Lors d’une cérémonie à l’UNESCO, Reporters sans frontières (RSF) et 46 États saluent le courage de l’Association des journalistes biélorusses (BAJ) et dénoncent la situation de la liberté de la presse au Bélarus, quatrième plus grande prison de journalistes du monde. RSF appelle les États à aller plus loin dans la protection des journalistes et à garantir le droit à l’information. 

Lauréate du prix Guillermo Cano, l’Association biélorusse des journalistes, la BAJ, a été conviée, ce vendredi 3 juin, au siège de l’UNESCO à Paris pour célébrer son action courageuse et sa contribution exceptionnelle à la défense de la liberté de la presse. Sa candidature au Prix mondial de la liberté de la presse de l’UNESCO, présentée par RSF, avait été soutenue par 46 États. 

“RSF rend hommage au courage de la BAJ face au terrorisme d’État du Bélarus pour faire taire toutes les voix indépendantes, déclare Christophe Deloire, secrétaire général de Reporters sans frontières. La mobilisation de 46 États en sa faveur est un signal fort mais ils ne doivent pas s’arrêter là : le temps est venu de renouveler les mécanismes de protection des journalistes et de garantir le droit à l’information.

Partenaire de RSF depuis 2004, la BAJ promeut et défend la liberté de la presse depuis plus de 25 ans dans le pays qui était le plus dangereux pour les journalistes en Europe jusqu’à l’invasion russe en Ukraine. Elle a joué un rôle majeur dans la documentation des attaques et des arrestations de journalistes sans précédent qui ont eu lieu au Bélarus, depuis les élections contestées d’août 2020. Malgré sa dissolution, le 27 août 2021, au terme d’une procédure entachée d’irrégularités, la BAJ a courageusement continué à œuvrer pour un journalisme indépendant au Bélarus.

Dans le pays, la répression massive se poursuit : 28 professionnels des médias sont, à ce jour, incarcérés dans les prisons biélorusses. Et dans les prochains jours, débuteront les procès de cinq journalistes pour des charges fallacieuses, allant de l’organisation de manifestation à la haute trahison, qui pourraient leur valoir jusqu’à 15 ans de prison. 

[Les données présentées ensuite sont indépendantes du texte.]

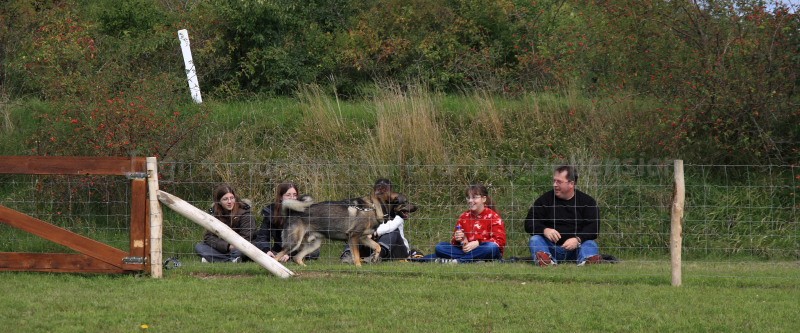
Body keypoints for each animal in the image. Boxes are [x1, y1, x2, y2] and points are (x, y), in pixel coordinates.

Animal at [276, 189, 418, 264]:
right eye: (405, 202)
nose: (417, 207)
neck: (374, 208)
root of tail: (292, 212)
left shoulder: (363, 238)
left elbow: (377, 246)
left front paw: (374, 257)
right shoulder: (354, 237)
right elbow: (357, 257)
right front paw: (359, 267)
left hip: (314, 244)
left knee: (297, 257)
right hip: (294, 243)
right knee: (278, 256)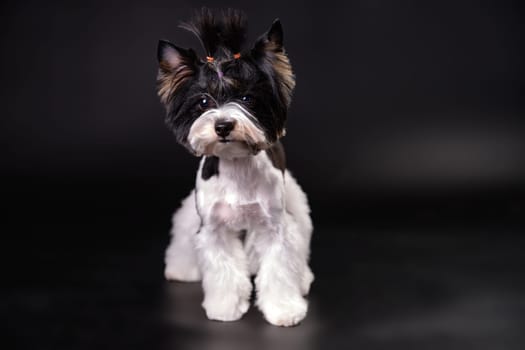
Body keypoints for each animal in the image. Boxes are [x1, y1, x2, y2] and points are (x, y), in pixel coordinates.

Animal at [155, 9, 312, 326]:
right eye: (203, 101)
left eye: (246, 98)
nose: (224, 125)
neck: (237, 165)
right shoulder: (213, 227)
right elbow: (223, 269)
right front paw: (225, 307)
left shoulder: (275, 226)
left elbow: (279, 268)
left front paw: (284, 309)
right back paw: (181, 269)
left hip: (295, 204)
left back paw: (303, 278)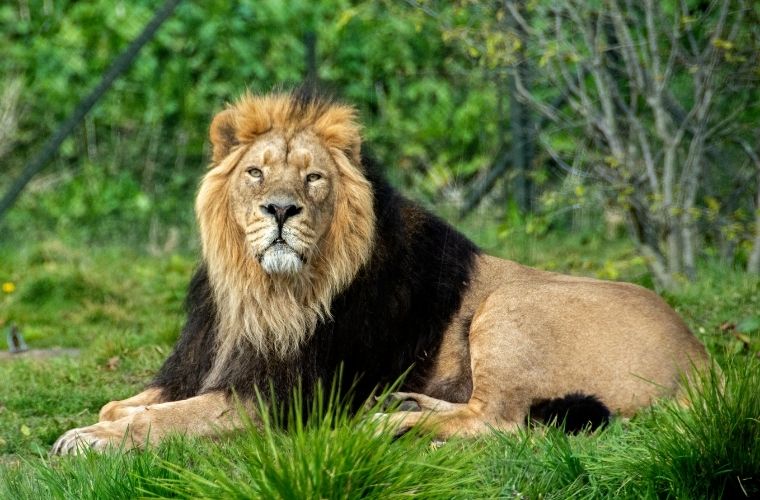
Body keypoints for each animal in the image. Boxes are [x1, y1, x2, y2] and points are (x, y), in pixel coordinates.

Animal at [50, 88, 708, 456]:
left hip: (509, 307)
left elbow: (168, 419)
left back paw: (382, 427)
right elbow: (124, 404)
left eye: (313, 178)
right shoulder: (207, 361)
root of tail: (705, 360)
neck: (262, 292)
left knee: (497, 424)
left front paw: (91, 440)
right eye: (256, 173)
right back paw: (402, 408)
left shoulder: (284, 396)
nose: (281, 210)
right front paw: (111, 419)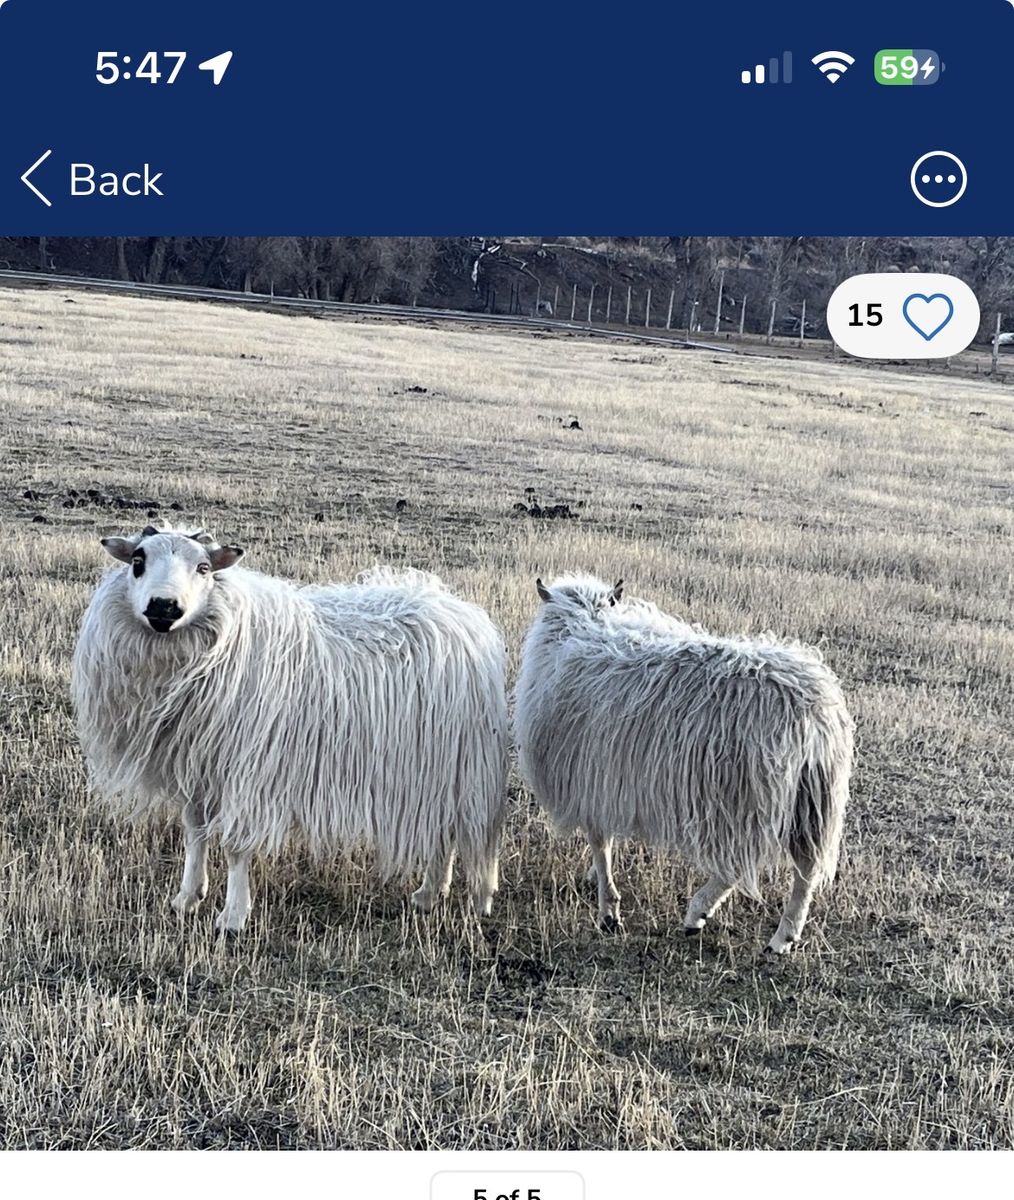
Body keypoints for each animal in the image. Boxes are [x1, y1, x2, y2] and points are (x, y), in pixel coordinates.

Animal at [71, 525, 507, 933]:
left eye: (203, 568)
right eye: (138, 561)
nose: (164, 607)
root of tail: (459, 611)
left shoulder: (247, 773)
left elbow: (235, 847)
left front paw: (233, 917)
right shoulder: (198, 767)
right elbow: (194, 834)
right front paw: (187, 898)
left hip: (458, 763)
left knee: (460, 827)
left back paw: (461, 896)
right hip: (432, 769)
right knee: (443, 830)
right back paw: (429, 894)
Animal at [514, 575, 853, 953]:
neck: (583, 624)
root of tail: (814, 714)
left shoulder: (589, 778)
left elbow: (601, 843)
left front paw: (608, 909)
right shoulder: (608, 780)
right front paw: (595, 883)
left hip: (744, 801)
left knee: (736, 867)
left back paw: (699, 915)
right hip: (811, 804)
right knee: (806, 871)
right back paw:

Mais pour le président de la BAJ, Andreï Bastunets, “Ce ne sont pas simplement des noms, des chiffres ; ce sont des journalistes, ce sont aussi des amis proches. Énormément de personnes que nous connaissons se retrouvent en procès ou en prison. C’est une tragédie pour notre pays, une tragédie pour le journalisme biélorusse. Mais nous continuons notre travail, en dépit de l’idée selon laquelle tout serait détruit dans le pays. Beaucoup de nos membres travaillent encore, dans le pays ou en dehors. Nous nous sommes même élargis, avec désormais des antennes en Ukraine, en Géorgie... même s’il est vrai que beaucoup de nos collègues ont de nouveau dû tout quitter en Ukraine.” 

Dans ce contexte tragique, le soutien de 46 États à la BAJ et à son action de défense d’un journalisme indépendant est un symbole fort qui démontre l’importance de renouveler l’engagement international dans ce combat pour la liberté de la presse. 

Afin de mieux protéger les professionnels des médias, RSF a proposé au secrétaire général, António Guterres, de renforcer l’efficacité du système onusien, avec l’établissement d’un envoyé spécial du secrétaire général de l'ONU pour la sécurité des journalistes. Cela afin de développer une action internationale plus forte à même de mieux répondre aux attaques contre les journalistes.

L’organisation plaide également pour un multilatéralisme réinventé, où la société civile indépendante serait davantage intégrée, afin de faire émerger des solutions innovantes et adaptées aux enjeux, de l’ère numérique notamment. Ainsi le New Deal for Journalism proposé dans le cadre du Partenariat pour l’information et la démocratie, et la Journalism Trust Initiative (JTI) impulsée par RSF, font partie des solutions novatrices permettant de promouvoir un journalisme de qualité indépendant, de réduire le  “chaos informationnel” par des garanties démocratiques et d’agir en faveur du droit à l’information.